Johnson sorry for Iran jail gaffe
FOREIGN Secretary Boris Johnson apologised yesterday for any distress over comments he made which it is feared could double the five-year sentence of a British woman jailed in Iran.
Mr Johnson returned from Brussels to answer an urgent question in parliament about his suggestion to MPs last week Nazanin Zaghari-Ratcliffe was training journalists in Iran.
He said: “I do apologise, and of course I retract any suggestion that she was there [Iran] in a professional capacity.”
Mrs Zaghari-Ratcliffe was on holiday visiting family with her daughter Gabriella, then 22-months-old, when she was held in April 2016.
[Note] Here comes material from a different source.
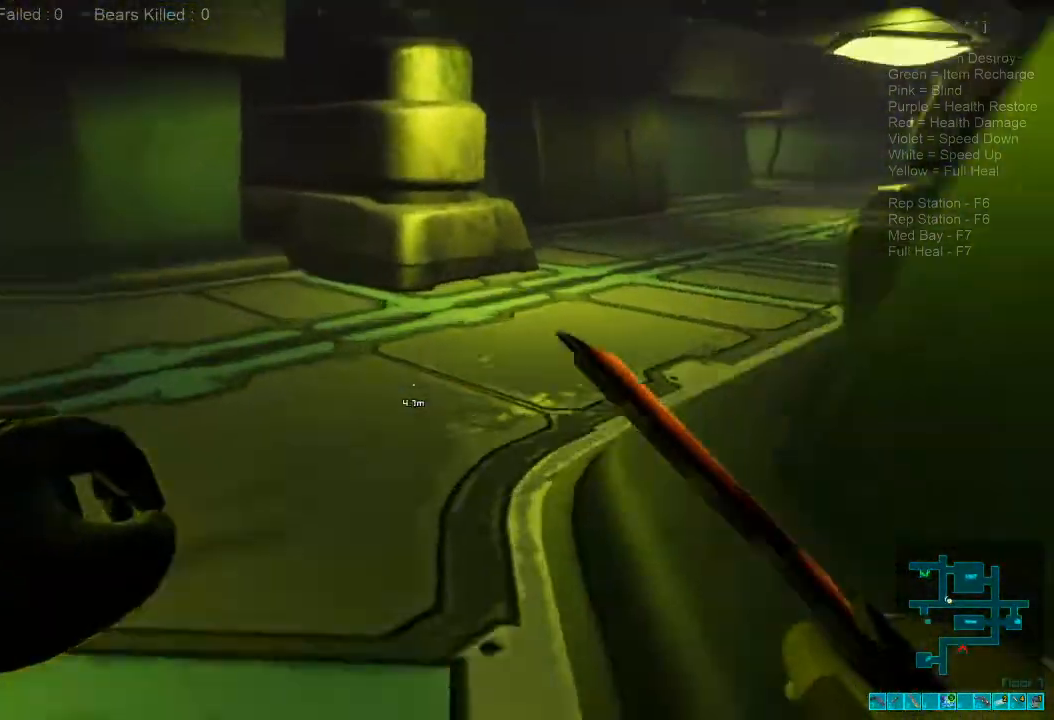
{"keys": ["shift", "w"], "mouse": [], "events": []}
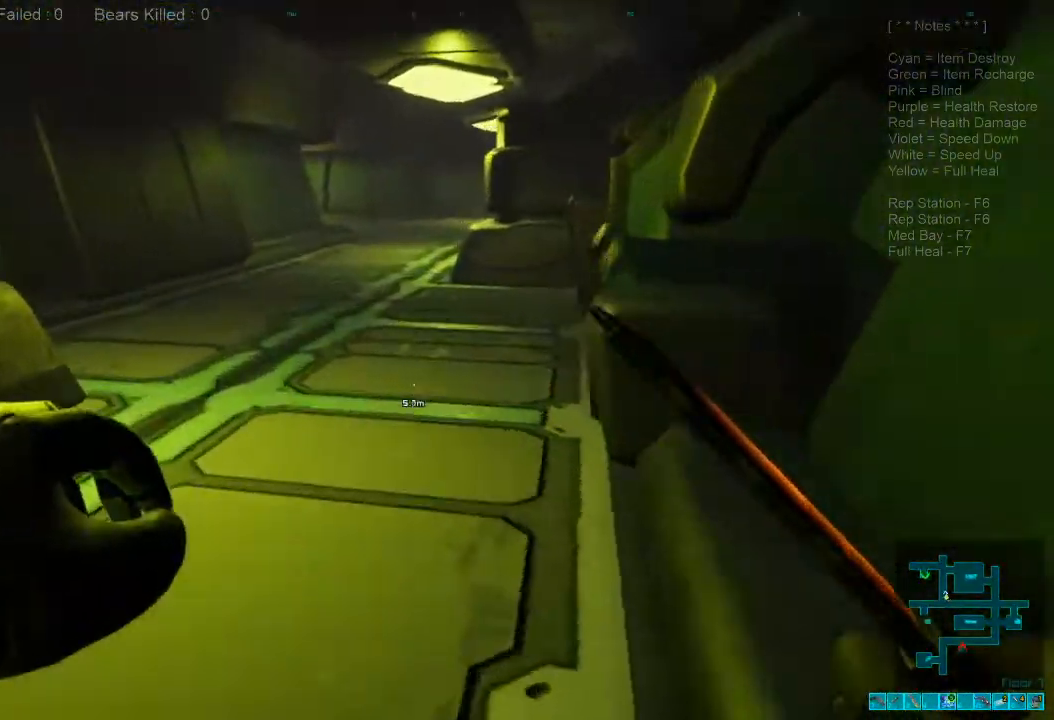
{"keys": ["w"], "mouse": [], "events": [[67, "mouse_wheel", "down"], [100, "shift", "up"], [200, "mouse_wheel", "up"]]}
It was later revealed she was jailed “for allegedly plotting to topple the Iranian regime”.
Shadow foreign secretary Emily Thornberry said the Iranian courts could use the remarks to lengthen Mrs Zaghari-Ratcliffe’s sentence.
Mrs Thornberry told of a week of “obfuscation and bluster” from Mr Johnson as she urged him to state “simply and unequivocally” he got it wrong.
Mr Johnson said: “Of course, I apologise for the distress, the suffering that has been caused by the impression that I gave that the Government believed – that I believed – she was there in a professional capacity. She was there on holiday and that is the view.”
He is to discuss giving Mrs Zaghari-Ratcliffe, 37, diplomatic protection, which would lift her plight from a consular case to a formal dispute between the two countries, in a meeting with her husband Richard this week.
Mr Ratcliffe has asked Mr Johnson to take him on his forthcoming trip to Tehran amid fears over his wife’s health. She is said to be at risk of a nervous breakdown amid cancer fears after finding lumps in her breast.
Mr Johnson said: “He [Mr Ratcliffe] has requested to come to Tehran. I don’t know if that will be possible but we will see what we can do.”
Mr Ratcliffe yesterday spoke of his family’s anger at Environment Secretary Michael Gove when he told BBC1’s Andrew Marr Show on Sunday that he “did not know” why his wife was in Iran, rather than repeating the Government’s view that she was on holiday.